人們總是太習慣把自己的墮落,隨波逐流看作外在壓力所致或受迫害的結果,很多知青總喜歡這么給自己辯解。相比之下,外號“秀鴨婆”的梁隊長,或許因為不是知青吧,具有完全不同的心態,以巨大的道德力量,承擔起在世的責任。這是真正的偉大。不知道韓少功這一筆是不是信手的閑墨?
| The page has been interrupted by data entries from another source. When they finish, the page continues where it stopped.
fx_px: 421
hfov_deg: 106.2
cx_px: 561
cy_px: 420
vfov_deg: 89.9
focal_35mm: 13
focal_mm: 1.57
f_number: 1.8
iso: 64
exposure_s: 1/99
《日夜書》采取了復調的敘述,打破了以往知青敘述單聲的意識形態化敘事。為了寫出知青生活內部的差異性和復雜性,韓少功必須找到一種具有充分張力和包容性的敘述方式。在小說中,敘事人穿越于回憶與現實之間,敘述與沉思相互交叉,使敘事人不斷跳離,而不是沉浸在記憶中,也使他避免過久地以某一個或幾個人物組織整體性故事。敘事人不斷地講述互相沒有直接聯系,形態各異的故事,而這些看似零散的故事又由一個統一的敘事人串聯起來。“我”并不總是一個故事角色,有時更像一個故事的見證者或轉述人,盡管在某些段落中“我”是一個主要的人物,執行著重要的敘事功能,但從整部小說看起來,與其說“我”是一個主要故事角色,不如說更像一個見證者更恰當。通過這種方式,“我”保持著一個反思主體的冷靜,不時脫身而出,進行頗為理性化的思辨與討論。這種敘事策略既保持了敘述的整體性,又避免了總體化的壓抑性結構,從而很好地保持了敘述空間內部的差異性和張力,也制造了反思性的間離效果。
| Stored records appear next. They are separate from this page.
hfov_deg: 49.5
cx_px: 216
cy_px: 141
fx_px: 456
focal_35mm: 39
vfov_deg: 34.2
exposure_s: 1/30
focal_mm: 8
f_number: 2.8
韓少功的知青寫作也經歷過“傷痕”與“反思”等階段,盡管他總是疏離于文學潮流,別有懷抱,卻也與主流知青文學分享了一些共同的觀念。但此后,他與意識形態化的知青敘述拉開了越來越遠的距離。對于他們這一代來說,知青經驗是一所煉獄,只有真正的穿越它才能獲得心靈的解放,而這種解放只能靠知青一代自己。知青經驗,如經過認真清理和反省,代表了經過真正的現實人生的歷練和消毒的理想主義,它既不同于那種拋棄理想,犬儒化的虛無主義,也不同于缺乏底層生活歷練的簡單化的理想主義。
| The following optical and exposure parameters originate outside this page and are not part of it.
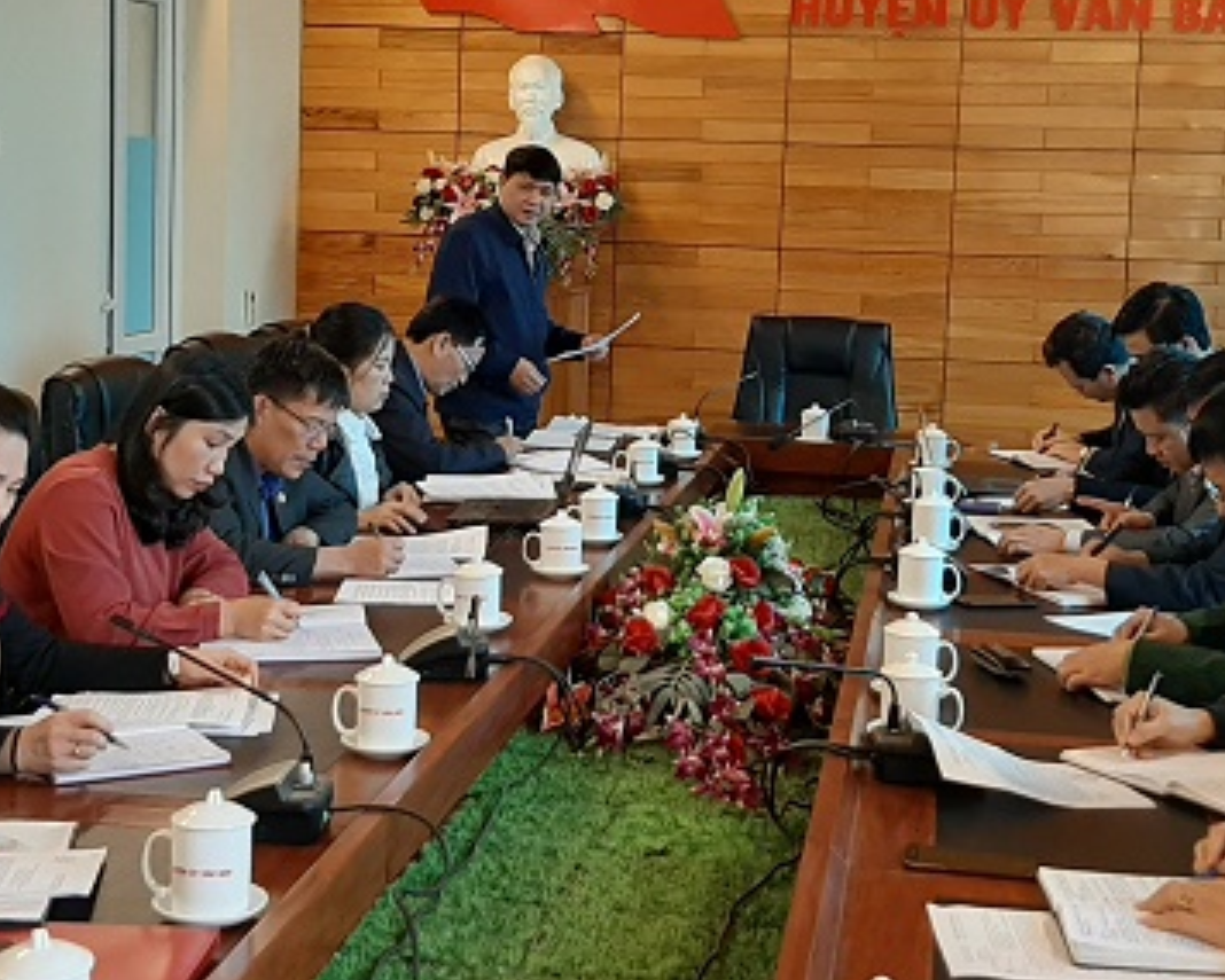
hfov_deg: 33.0
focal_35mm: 57
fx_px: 2067
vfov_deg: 26.6
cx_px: 557
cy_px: 368
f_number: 1.7
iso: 100
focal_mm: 3.93
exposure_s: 1/50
只能真正消化了知青經驗,才能獲得眺望未來的新視野。知青記憶由是才能得到超度與升華。1990年代以來,韓少功一直沒有在真正意義上正面涉足過知青題材,這或許也是他多年來想寫而又不愿寫,不敢寫的領域。閱讀這部小說,我似乎隱約感受到他在寫作過程中所遭遇到的不停歇的狂暴的內心風雨,飄搖不定的情感激蕩,其中有一代人的沉重命運和一代人隱秘的內心路程。
《日夜書》,是讓人記住那些既經流逝又永遠活在當下的日日夜夜嗎?日夜書,不只是知青,每一代人都要進行這樣的功課吧。或早或晚。